- Work request: Nothing but the lines below between the line holding "M2511 625 2514 655 2439 672 2432 643Z" and the line holding "M51 882 90 914 58 956 68 964 51 985Z", inclusive, should appear in the answer, each set down exactly.

- Listed records:
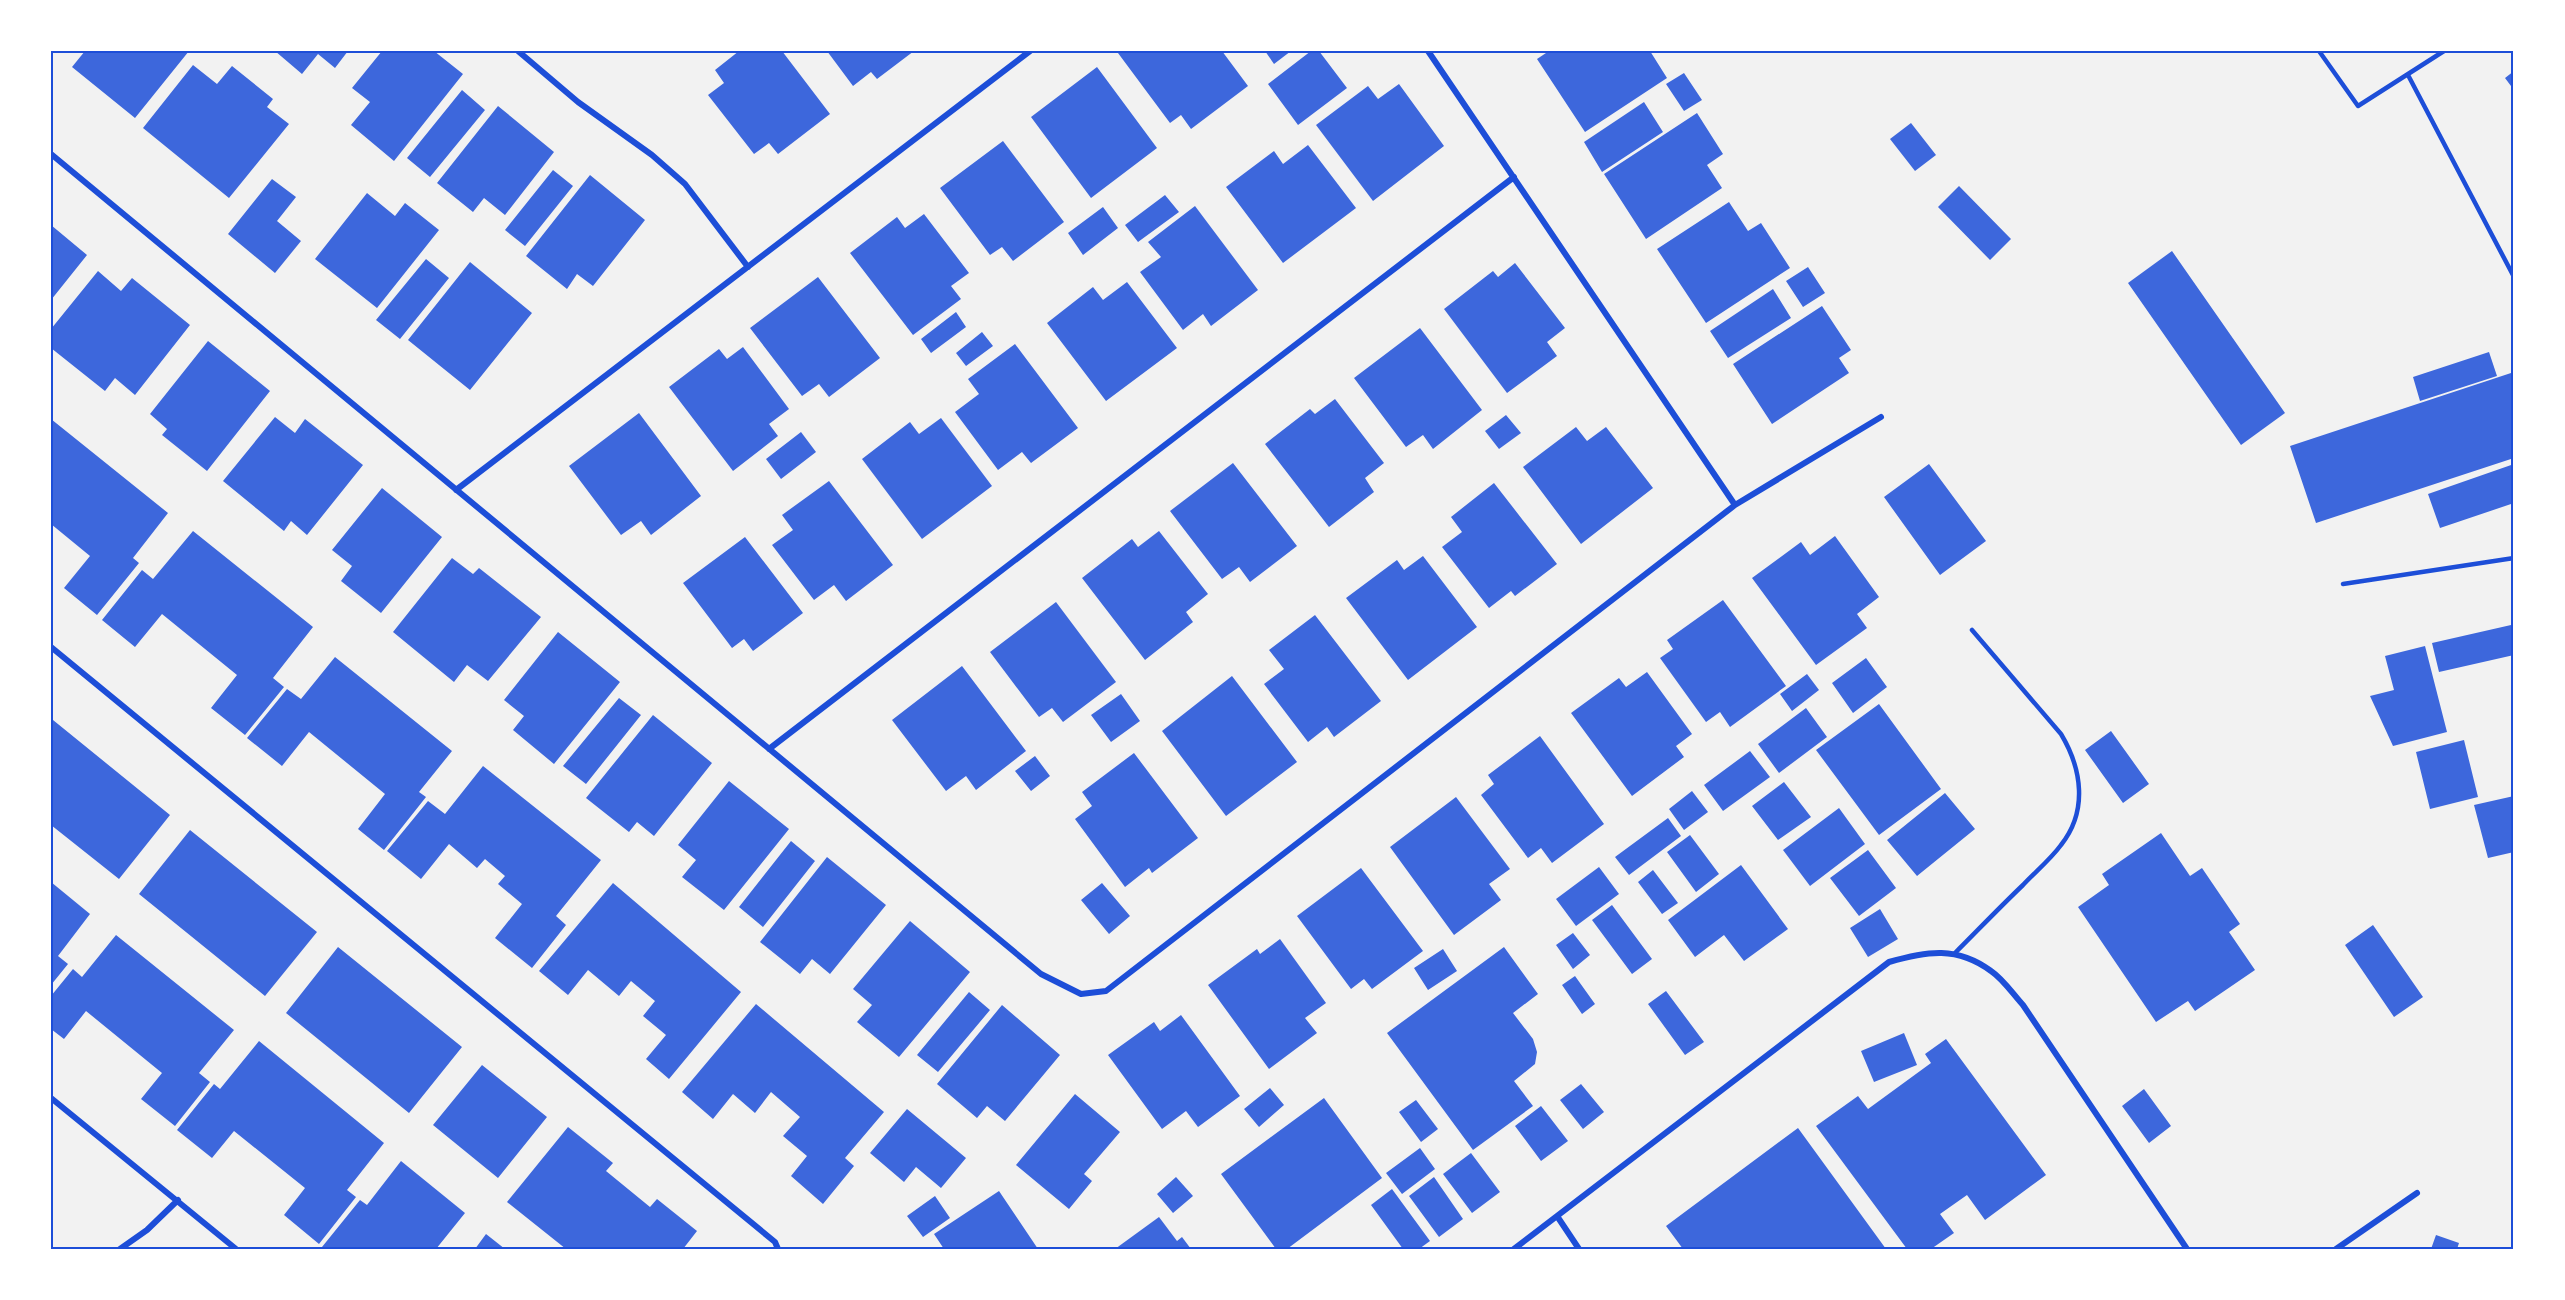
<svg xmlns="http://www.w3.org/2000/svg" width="2565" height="1300" font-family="Inter,sans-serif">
<rect width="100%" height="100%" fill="#f2f2f2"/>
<!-- building -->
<path fill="#3d67dc" d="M85 51H189L135 118 72 67Z
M275 51H348L335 68 318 54 302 74Z
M382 51H434L463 74 394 161 351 125 370 102 352 88Z
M739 51H782L830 114 778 154 769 143 754 154 708 95 724 83 715 70Z
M827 51H914L877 79 871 72 853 86Z
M1121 51H1222L1248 86 1191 129 1181 115 1170 123 1118 53Z
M1265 51H1291L1274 64Z
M1311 51H1319L1347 88 1298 125 1268 84Z
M1549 51H1650L1667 78 1585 132 1537 59Z
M193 65 217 84 232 66 273 99 267 107 289 124 229 198 143 128Z
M1097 67 1157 148 1091 198 1031 117Z
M2514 71V90L2505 78Z
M1684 73 1702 100 1684 111 1666 84Z
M1399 84 1444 146 1373 201 1316 125 1368 86 1378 99Z
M462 90 485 110 430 177 407 158Z
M1644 102 1663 132 1602 172 1584 142Z
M498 106 554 152 505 215 484 198 473 212 437 183Z
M1697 113 1723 154 1707 165 1722 188 1646 239 1604 174Z
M1911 123 1936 155 1915 171 1890 139Z
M1003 141 1064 222 1013 261 1002 247 990 255 940 188Z
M1308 145 1356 208 1283 263 1226 187 1274 151 1283 164Z
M553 170 573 186 525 246 505 230Z
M590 175 645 220 593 286 577 274 567 289 526 256Z
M272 179 296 197 277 221 301 241 275 273 228 234Z
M1959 186 2011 239 1990 260 1938 207Z
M367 193 395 216 405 203 439 230 377 308 315 259Z
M1165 195 1179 212 1138 242 1125 225Z
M1729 202 1748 231 1761 223 1790 268 1706 323 1657 249Z
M1195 206 1258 290 1211 326 1203 314 1183 330 1140 272 1161 257 1148 242Z
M1103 207 1118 228 1083 255 1068 233Z
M924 214 969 273 951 286 961 299 913 335 850 253 897 217 905 228Z
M51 225 87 255 51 300Z
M2172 251 2285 413 2241 445 2128 283Z
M426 259 449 278 400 339 376 320Z
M470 262 532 313 470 390 408 340Z
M1515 263 1565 328 1547 342 1557 356 1507 393 1444 309 1493 271 1498 277Z
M1808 267 1825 293 1803 307 1786 281Z
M98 271 121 291 132 278 190 325 135 395 115 378 105 391 51 348V329Z
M818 277 880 358 829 397 819 384 802 396 750 328Z
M1127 282 1177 348 1106 401 1047 323 1093 287 1103 300Z
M1773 289 1791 318 1728 358 1710 331Z
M1822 306 1851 350 1839 358 1849 373 1772 424 1733 364Z
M956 312 966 327 931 353 921 339Z
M1420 328 1482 410 1433 449 1423 435 1406 447 1354 378Z
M982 332 993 346 966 366 956 353Z
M208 341 270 391 207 471 162 435 167 429 150 414Z
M1015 344 1078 428 1031 463 1022 452 998 470 955 412 979 394 968 379Z
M743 347 789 409 769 424 778 436 733 471 669 387 719 349 727 359Z
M2489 352 2497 376 2420 401 2413 377Z
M2511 373 2514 379V458L2316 523 2290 446Z
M1335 399 1384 463 1365 478 1374 492 1329 527 1265 444 1310 409 1315 414Z
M639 413 701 496 651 535 641 521 621 535 569 466Z
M1506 415 1521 433 1499 449 1485 431Z
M275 417 295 433 305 419 363 465 307 535 291 521 284 531 223 481Z
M941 418 992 486 922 539 862 459 910 422 919 434Z
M51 419 168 513 133 558 139 563 97 615 64 588 90 556 51 524Z
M1576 427 1587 441 1606 427 1653 488 1581 544 1523 467Z
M801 432 816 452 781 479 766 459Z
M1233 463 1297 546 1250 582 1239 567 1222 579 1170 511Z
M1929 464 1986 541 1940 575 1884 497Z
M2514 464V503L2440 528 2428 494Z
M829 481 893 565 846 601 834 585 814 600 772 545 793 530 782 515Z
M1494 483 1557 564 1515 596 1511 591 1489 608 1442 547 1462 532 1451 517Z
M382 488 442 537 381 613 341 581 352 566 332 550Z
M193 531 313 627 273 678 284 687 245 735 211 708 237 675 162 614 135 647 102 620 142 570 153 579Z
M1159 531 1208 594 1186 612 1193 622 1145 660 1082 578 1132 539 1138 547Z
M1835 536 1879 597 1857 614 1867 628 1816 665 1752 578 1801 542 1810 555Z
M745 537 803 613 753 651 744 639 732 648 683 583Z
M1423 556 1477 627 1408 680 1346 598 1397 560 1404 570Z
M452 558 473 574 479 568 541 617 488 681 467 665 454 682 393 632Z
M1723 600 1786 686 1730 727 1720 712 1706 722 1660 658 1673 649 1667 640Z
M1056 602 1116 682 1063 722 1052 708 1039 717 990 652Z
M1315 615 1381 701 1334 737 1327 727 1308 742 1264 684 1284 669 1269 650Z
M2511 625 2514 655 2439 672 2432 643Z
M558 632 620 682 554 764 513 730 524 716 504 700Z
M2425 646 2447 732 2393 746 2370 696 2394 690 2385 656Z
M335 657 452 751 419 792 426 797 384 850 358 829 385 794 309 732 282 766 247 738 287 689 301 699Z
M1866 658 1887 687 1853 713 1832 683Z
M962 666 1026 751 976 790 966 776 946 791 892 720Z
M1647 672 1692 734 1676 746 1684 757 1632 796 1571 713 1619 678 1626 687Z
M1807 674 1819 690 1792 711 1780 694Z
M1232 676 1297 762 1226 816 1162 731Z
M1121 694 1140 721 1111 742 1091 715Z
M619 698 641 715 586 784 563 766Z
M1879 704 1941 789 1879 835 1816 750Z
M1806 708 1827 737 1779 773 1758 744Z
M653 715 712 763 654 836 637 822 629 832 586 798Z
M53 720 170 815 119 879 51 825Z
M2111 731 2149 784 2123 803 2085 750Z
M1540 736 1604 824 1552 863 1541 848 1528 858 1481 795 1494 784 1488 775Z
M2464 740 2478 797 2430 809 2416 752Z
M1750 751 1770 777 1723 811 1704 785Z
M1134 753 1198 838 1152 873 1149 868 1125 887 1075 819 1092 806 1082 792Z
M1035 756 1050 776 1031 791 1015 771Z
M483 766 601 860 556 916 566 925 532 968 495 938 522 904 498 884 505 876 485 859 477 868 449 844 421 879 387 851 428 801 445 814Z
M729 781 789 829 724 910 682 877 696 860 678 845Z
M1784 782 1811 817 1778 840 1752 806Z
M1692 791 1708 812 1684 830 1669 809Z
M1945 793 1975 829 1917 876 1887 840Z
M2514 796V852L2488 858 2474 805Z
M1456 797 1510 869 1489 884 1501 900 1454 935 1390 847Z
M1839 808 1865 844 1810 886 1783 850Z
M1668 818 1681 836 1629 875 1615 857Z
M190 830 317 932 265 996 139 894Z
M2161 833 2190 876 2202 868 2240 924 2229 932 2255 970 2195 1011 2188 1001 2156 1022 2078 907 2109 885 2102 874Z
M1690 835 1719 874 1696 892 1667 852Z
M791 841 815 861 763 927 739 907Z
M1868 850 1896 888 1859 916 1830 878Z
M827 857 886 905 830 974 812 959 800 974 760 942Z
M1741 865 1788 929 1744 961 1724 935 1695 957 1668 920Z
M1599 867 1619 894 1576 926 1556 899Z
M1361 868 1423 951 1372 989 1364 979 1351 989 1297 916Z
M1653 870 1678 903 1662 914 1638 882Z
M51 882 90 914 58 956 68 964 51 985Z
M613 883 741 992 669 1079 646 1059 666 1035 643 1016 655 1001 631 981 619 996 588 970 568 995 539 971Z
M1102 883 1130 916 1109 934 1081 900Z
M1612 905 1652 959 1632 974 1592 920Z
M1880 909 1898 939 1868 957 1850 928Z
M910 921 970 972 899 1057 857 1022 872 1005 853 989Z
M2373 925 2423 997 2394 1017 2345 945Z
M1573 933 1590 955 1573 969 1556 945Z
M116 935 234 1030 199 1073 210 1082 175 1126 141 1099 162 1073 86 1011 64 1039 51 1029V996L73 969 82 977Z
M1280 939 1326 1003 1305 1018 1317 1033 1269 1069 1208 985 1257 949 1260 954Z
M338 947 462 1047 409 1113 286 1013Z
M1504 947 1538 994 1513 1013 1533 1039 1537 1052 1535 1064 1514 1081 1533 1106 1473 1150 1387 1033Z
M1443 949 1457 971 1428 990 1414 968Z
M1575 976 1595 1004 1582 1014 1562 985Z
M1666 991 1704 1042 1685 1055 1648 1004Z
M969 992 990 1010 938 1072 917 1055Z
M756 1004 884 1112 845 1158 854 1166 823 1204 791 1176 807 1156 783 1136 800 1117 771 1092 755 1113 733 1094 713 1119 682 1092Z
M1002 1005 1060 1055 1005 1121 987 1106 977 1118 937 1084Z
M1181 1015 1240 1096 1198 1127 1186 1111 1162 1129 1108 1055 1154 1022 1160 1031Z
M1904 1033 1917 1065 1874 1082 1861 1051Z
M1946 1039 2046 1175 1985 1220 1967 1195 1940 1214 1954 1233 1931 1249H1907L1816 1126 1858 1096 1868 1109 1931 1063 1925 1054Z
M259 1041 384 1143 347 1190 356 1197 319 1244 284 1215 305 1188 234 1131 212 1158 177 1130 214 1084 220 1089Z
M482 1065 547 1117 498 1178 433 1125Z
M1581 1084 1604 1112 1583 1129 1560 1100Z
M1270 1088 1284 1105 1259 1127 1244 1109Z
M2144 1089 2171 1126 2149 1143 2122 1106Z
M1075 1094 1120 1132 1084 1174 1092 1181 1069 1209 1016 1165Z
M1324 1098 1382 1178 1287 1249H1276L1221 1174Z
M1416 1100 1438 1129 1421 1142 1399 1112Z
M1541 1106 1568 1141 1541 1161 1515 1126Z
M907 1109 966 1158 941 1188 916 1167 904 1182 870 1153Z
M568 1127 613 1163 606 1171 650 1207 657 1199 697 1231 683 1249H566L507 1202Z
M1798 1128 1886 1249H1683L1666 1226Z
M1420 1148 1435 1169 1402 1194 1386 1173Z
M1471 1153 1500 1192 1472 1213 1443 1174Z
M401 1161 465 1213 436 1249H325L322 1247 360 1200 367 1205Z
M1176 1177 1193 1196 1173 1213 1157 1194Z
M1434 1177 1463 1219 1439 1237 1409 1196Z
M1392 1189 1430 1241 1419 1249H1403L1371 1205Z
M999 1191 1038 1249H944L934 1234Z
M935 1196 950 1218 923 1237 907 1216Z
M1159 1217 1177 1241 1182 1237 1191 1249H1115Z
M486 1234 505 1249H475Z
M2436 1235 2459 1243 2457 1249H2431Z"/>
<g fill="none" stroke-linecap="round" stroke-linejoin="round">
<!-- service -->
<path stroke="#1d4ed8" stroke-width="4.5" d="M2319 51 2358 106 2444 51
M2408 75 2514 277
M2343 584 2514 558
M1955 953C1978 930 2000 907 2023 885 2035 872 2050 860 2061 845 2088 811 2082 769 2061 734L1972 630"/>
<!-- minor -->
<path stroke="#1d4ed8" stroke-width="6" d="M518 51 578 102 652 155 685 184 748 267
M1428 51 1735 505
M51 154 1041 974 1081 994 1106 991 1735 505 1881 417
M456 490 1030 51
M51 647 775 1242 778 1249
M769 749 1514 177
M51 1098 236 1249
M1557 1216 1579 1249
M120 1249 147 1230 178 1200
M1514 1249 1889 962C1927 951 1957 946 1991 971 2003 979 2013 994 2023 1005L2187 1249
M2336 1249 2417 1193"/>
</g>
<!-- border -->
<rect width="2565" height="1300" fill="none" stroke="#ffffff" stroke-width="105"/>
<rect x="52" y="52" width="2460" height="1196" fill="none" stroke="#1d4ed8" stroke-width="2"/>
</svg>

- Task solution:
M2511 625 2514 655 2439 672 2432 643Z
M558 632 620 682 554 764 513 730 524 716 504 700Z
M2425 646 2447 732 2393 746 2370 696 2394 690 2385 656Z
M335 657 452 751 419 792 426 797 384 850 358 829 385 794 309 732 282 766 247 738 287 689 301 699Z
M1866 658 1887 687 1853 713 1832 683Z
M962 666 1026 751 976 790 966 776 946 791 892 720Z
M1647 672 1692 734 1676 746 1684 757 1632 796 1571 713 1619 678 1626 687Z
M1807 674 1819 690 1792 711 1780 694Z
M1232 676 1297 762 1226 816 1162 731Z
M1121 694 1140 721 1111 742 1091 715Z
M619 698 641 715 586 784 563 766Z
M1879 704 1941 789 1879 835 1816 750Z
M1806 708 1827 737 1779 773 1758 744Z
M653 715 712 763 654 836 637 822 629 832 586 798Z
M53 720 170 815 119 879 51 825Z
M2111 731 2149 784 2123 803 2085 750Z
M1540 736 1604 824 1552 863 1541 848 1528 858 1481 795 1494 784 1488 775Z
M2464 740 2478 797 2430 809 2416 752Z
M1750 751 1770 777 1723 811 1704 785Z
M1134 753 1198 838 1152 873 1149 868 1125 887 1075 819 1092 806 1082 792Z
M1035 756 1050 776 1031 791 1015 771Z
M483 766 601 860 556 916 566 925 532 968 495 938 522 904 498 884 505 876 485 859 477 868 449 844 421 879 387 851 428 801 445 814Z
M729 781 789 829 724 910 682 877 696 860 678 845Z
M1784 782 1811 817 1778 840 1752 806Z
M1692 791 1708 812 1684 830 1669 809Z
M1945 793 1975 829 1917 876 1887 840Z
M2514 796V852L2488 858 2474 805Z
M1456 797 1510 869 1489 884 1501 900 1454 935 1390 847Z
M1839 808 1865 844 1810 886 1783 850Z
M1668 818 1681 836 1629 875 1615 857Z
M190 830 317 932 265 996 139 894Z
M2161 833 2190 876 2202 868 2240 924 2229 932 2255 970 2195 1011 2188 1001 2156 1022 2078 907 2109 885 2102 874Z
M1690 835 1719 874 1696 892 1667 852Z
M791 841 815 861 763 927 739 907Z
M1868 850 1896 888 1859 916 1830 878Z
M827 857 886 905 830 974 812 959 800 974 760 942Z
M1741 865 1788 929 1744 961 1724 935 1695 957 1668 920Z
M1599 867 1619 894 1576 926 1556 899Z
M1361 868 1423 951 1372 989 1364 979 1351 989 1297 916Z
M1653 870 1678 903 1662 914 1638 882Z
M51 882 90 914 58 956 68 964 51 985Z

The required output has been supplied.